The story is to some extent a parody of the original novel: misfit friends follow the Yellow Brick Road from Munchkin Country to the Emerald City and from there travel south to Quadling Country. However, instead of grand, world-changing adventures and emotional bonding, this time the characters are often nasty to each other and to the people they meet. They learn nothing while doing nothing that affects anything. The Hopper and the Horner war episode is silly comedy, more like make-believe than war, with none of the weighty dread or substantial changes that result from the Wicked Witch of the West and the Wizard plots. Finally, the characters completely fail to achieve their goals. Then, instead of, as in the original novel, the Wizard using fake magic to pretend to resolve the issues the misfits already internally resolved, the Wizard uses real magic to resolve their real problems in an abrupt deus ex machina.

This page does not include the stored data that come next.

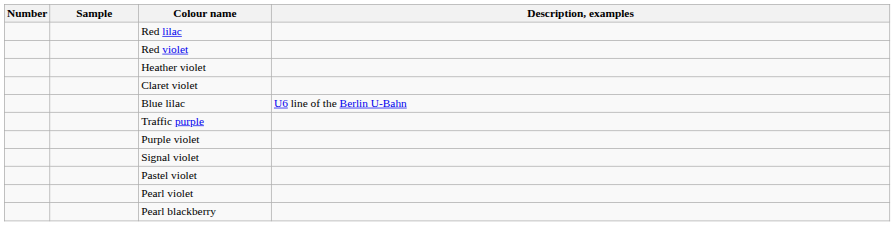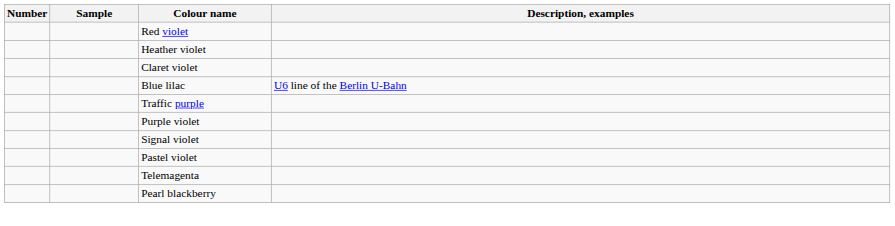- row: Red lilac
+ row: Telemagenta
- row: Pearl violet
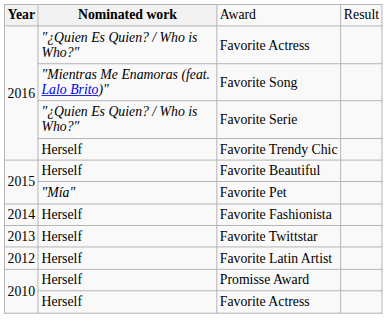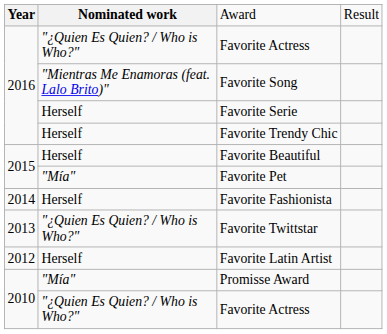Favorite Serie | column 2: "¿Quien Es Quien? / Who is Who?" -> Herself
Favorite Twittstar | column 2: Herself -> "¿Quien Es Quien? / Who is Who?"
Promisse Award | column 2: Herself -> "Mía"
2010 / Favorite Actress | column 2: Herself -> "¿Quien Es Quien? / Who is Who?"
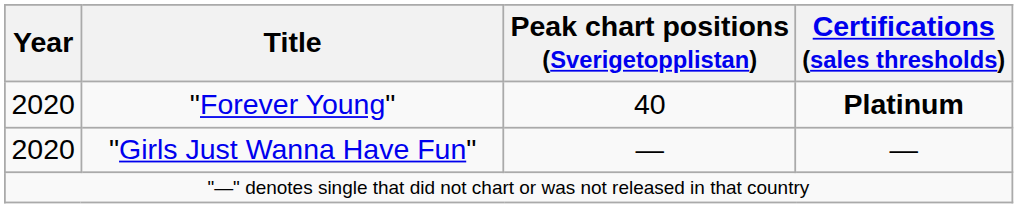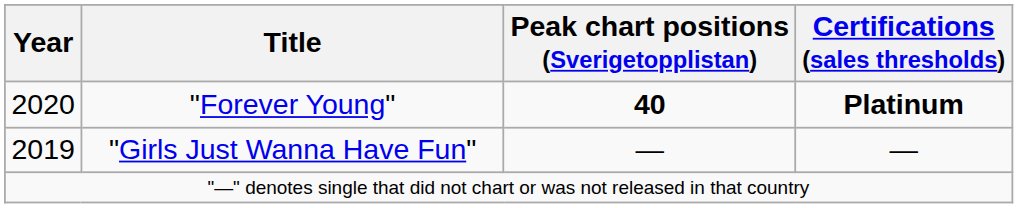"Forever Young" | Peak chart positions (Sverigetopplistan): normal -> bold
"Girls Just Wanna Have Fun" | Year: 2020 -> 2019
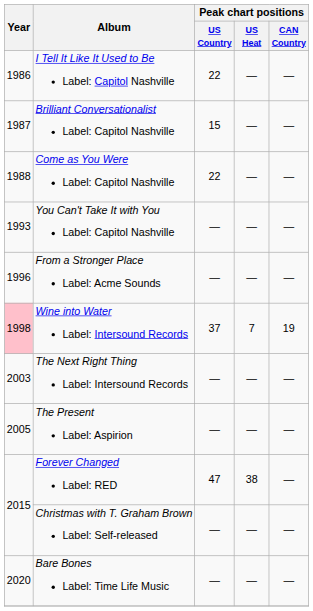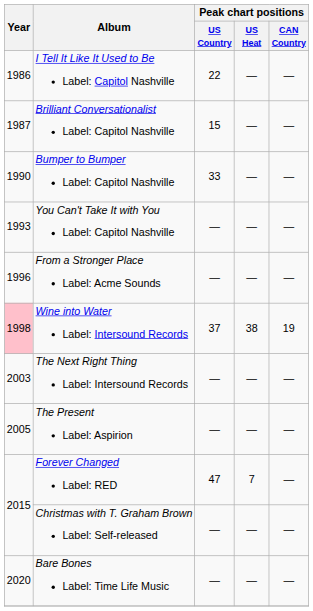- row: 1988 | Come as You Were Label: Capitol Nashville | 22 | — | —
+ row: 1990 | Bumper to Bumper Label: Capitol Nashville | 33 | — | —
Wine into Water Label: Intersound Records | Peak chart positions / US Heat: 7 -> 38
Forever Changed Label: RED | Peak chart positions / US Heat: 38 -> 7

Baum was also involved in creating the 1914 movie adaptation of The Patchwork Girl of Oz (which takes out none of the racism), but I leave it to someone else to describe that financial failure. I just want to clarify that it exists and does not quite follow the plot of the novel. With that acknowledged…
Ojo Begins
In addition to Oz now having imperfections, there is another break in the series pattern. Instead of Dorothy Gale, the main character is—not the Patchwork Girl but rather Ojo the Unlucky, a Munchkin boy with a huge ruffled collar. He lives in an isolated house in the wilderness of Munchkin Country with his white-bearded uncle Nunkie, apparently just north of the mountain of the Hammerheads in Quadling Country. Unc Nunkie is a taciturn man, usually responding to any subject with a one-word answer if he must speak, for which reason he is known as the Silent One.
In The Road to Oz and The Emerald City of Oz, Baum claims there are no poor people in his fairy land utopia. This time around, though, the novel opens with Ojo and Unc Nunkie out of food and wondering why they are so poor. The answer preserves Ozma’s benevolence: their extreme isolation. “There is plenty for everyone, you know; only if it isn’t just where you happen to be, you must go where it is” (20). Poor people as protagonists? Yes, but never fear, Baum has not lost his fixation on bloodlines. Before his self-imposed exile, Unc Nunkie “might have been King of the Munchkins, had not his people united with all the other countries of Oz in acknowledging Ozma as their sole ruler” (50).